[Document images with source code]
• • •
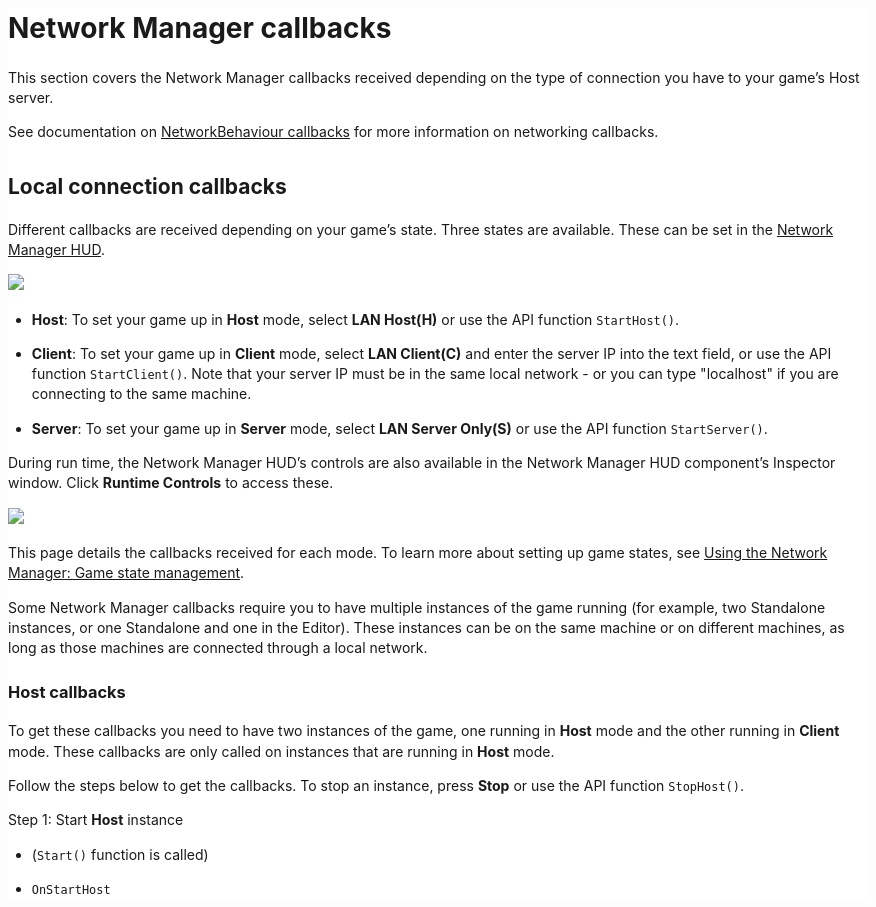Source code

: # Network Manager callbacks

This section covers the Network Manager callbacks received depending on the type of connection you have to your game’s Host server.

See documentation on [NetworkBehaviour callbacks](NetworkBehaviourCallbacks) for more information on networking callbacks.

## Local connection callbacks

Different callbacks are received depending on your game’s state. Three states are available. These can be set in the [Network Manager HUD](class-NetworkManagerHUD).

![](../uploads/Main/LocalConnectionCallBack.png)


* __Host__: To set your game up in __Host__ mode, select __LAN Host(H)__ or use the API function `StartHost()`.

* __Client__: To set your game up in __Client__ mode, select __LAN Client(C)__ and enter the server IP into the text field, or use the API function `StartClient()`. Note that your server IP must be in the same local network - or you can type "localhost" if you are connecting to the same machine.

* __Server__: To set your game up in __Server__ mode, select __LAN Server Only(S)__ or use the API function `StartServer()`.

During run time, the Network Manager HUD’s controls are also available in the Network Manager HUD component’s Inspector window. Click __Runtime Controls__ to access these.


![](../uploads/Main/NetworkManagerHUD2.png)


This page details the callbacks received for each mode. To learn more about setting up game states, see [Using the Network Manager: Game state management](http://docs.unity3d.com/Manual/UNetManager.html).

Some Network Manager callbacks require you to have multiple instances of the game running (for example, two Standalone instances, or one Standalone and one in the Editor). These instances can be on the same machine or on different machines, as long as those machines are connected through a local network.

### Host callbacks

To get these callbacks you need to have two instances of the game, one running in __Host__ mode and the other running in __Client__ mode. These callbacks are only called on instances that are running in __Host__ mode.

Follow the steps below to get the callbacks. To stop an instance, press __Stop__ or use the API function `StopHost()`.

Step 1: Start __Host__ instance

* (`Start()` function is called)

* `OnStartHost`
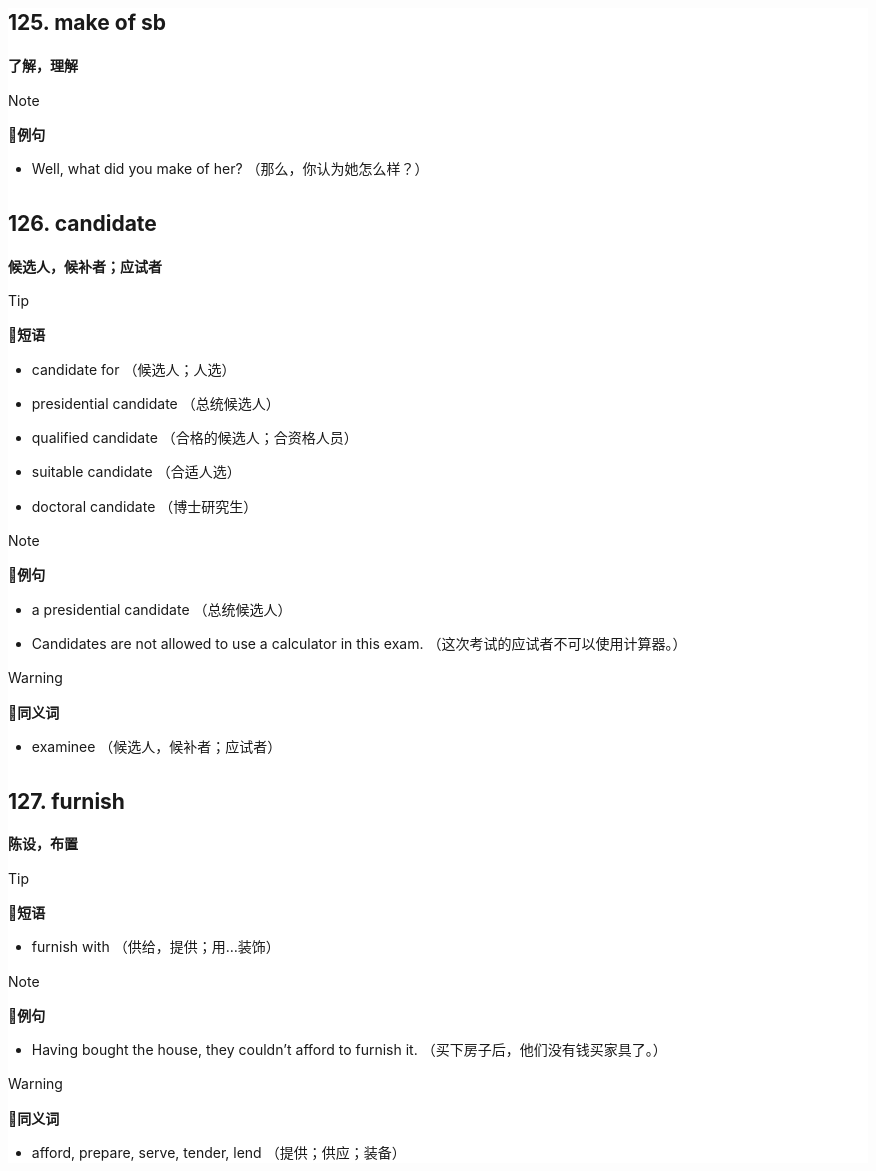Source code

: ## 125. make of sb

**了解，理解**

> [!NOTE]
> **🎤例句**
> - Well, what did you make of her? （那么，你认为她怎么样？）
>

## 126. candidate

**候选人，候补者；应试者**

> [!TIP]
> **🤩短语**
> - candidate for （候选人；人选）
>
> - presidential candidate （总统候选人）
>
> - qualified candidate （合格的候选人；合资格人员）
>
> - suitable candidate （合适人选）
>
> - doctoral candidate （博士研究生）
>

> [!NOTE]
> **🎤例句**
> - a presidential candidate （总统候选人）
>
> - Candidates are not allowed to use a calculator in this exam. （这次考试的应试者不可以使用计算器。）
>

> [!WARNING]
> **🤔同义词**
> - examinee （候选人，候补者；应试者）
>

## 127. furnish

**陈设，布置**

> [!TIP]
> **🤩短语**
> - furnish with （供给，提供；用…装饰）
>

> [!NOTE]
> **🎤例句**
> - Having bought the house, they couldn’t afford to furnish it. （买下房子后，他们没有钱买家具了。）
>

> [!WARNING]
> **🤔同义词**
> - afford, prepare, serve, tender, lend （提供；供应；装备）
>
• • •
* **Problem requirements**
Now reproduce all of the entries precisely, with no pictures in the copy.

* **Task solution**
Source code

: # Network Manager callbacks

This section covers the Network Manager callbacks received depending on the type of connection you have to your game’s Host server.

See documentation on [NetworkBehaviour callbacks](NetworkBehaviourCallbacks) for more information on networking callbacks.

## Local connection callbacks

Different callbacks are received depending on your game’s state. Three states are available. These can be set in the [Network Manager HUD](class-NetworkManagerHUD).

![](../uploads/Main/LocalConnectionCallBack.png)


* __Host__: To set your game up in __Host__ mode, select __LAN Host(H)__ or use the API function `StartHost()`.

* __Client__: To set your game up in __Client__ mode, select __LAN Client(C)__ and enter the server IP into the text field, or use the API function `StartClient()`. Note that your server IP must be in the same local network - or you can type "localhost" if you are connecting to the same machine.

* __Server__: To set your game up in __Server__ mode, select __LAN Server Only(S)__ or use the API function `StartServer()`.

During run time, the Network Manager HUD’s controls are also available in the Network Manager HUD component’s Inspector window. Click __Runtime Controls__ to access these.


![](../uploads/Main/NetworkManagerHUD2.png)


This page details the callbacks received for each mode. To learn more about setting up game states, see [Using the Network Manager: Game state management](http://docs.unity3d.com/Manual/UNetManager.html).

Some Network Manager callbacks require you to have multiple instances of the game running (for example, two Standalone instances, or one Standalone and one in the Editor). These instances can be on the same machine or on different machines, as long as those machines are connected through a local network.

### Host callbacks

To get these callbacks you need to have two instances of the game, one running in __Host__ mode and the other running in __Client__ mode. These callbacks are only called on instances that are running in __Host__ mode.

Follow the steps below to get the callbacks. To stop an instance, press __Stop__ or use the API function `StopHost()`.

Step 1: Start __Host__ instance

* (`Start()` function is called)

* `OnStartHost`
Source code

: ## 125. make of sb

**了解，理解**

> [!NOTE]
> **🎤例句**
> - Well, what did you make of her? （那么，你认为她怎么样？）
>

## 126. candidate

**候选人，候补者；应试者**

> [!TIP]
> **🤩短语**
> - candidate for （候选人；人选）
>
> - presidential candidate （总统候选人）
>
> - qualified candidate （合格的候选人；合资格人员）
>
> - suitable candidate （合适人选）
>
> - doctoral candidate （博士研究生）
>

> [!NOTE]
> **🎤例句**
> - a presidential candidate （总统候选人）
>
> - Candidates are not allowed to use a calculator in this exam. （这次考试的应试者不可以使用计算器。）
>

> [!WARNING]
> **🤔同义词**
> - examinee （候选人，候补者；应试者）
>

## 127. furnish

**陈设，布置**

> [!TIP]
> **🤩短语**
> - furnish with （供给，提供；用…装饰）
>

> [!NOTE]
> **🎤例句**
> - Having bought the house, they couldn’t afford to furnish it. （买下房子后，他们没有钱买家具了。）
>

> [!WARNING]
> **🤔同义词**
> - afford, prepare, serve, tender, lend （提供；供应；装备）
>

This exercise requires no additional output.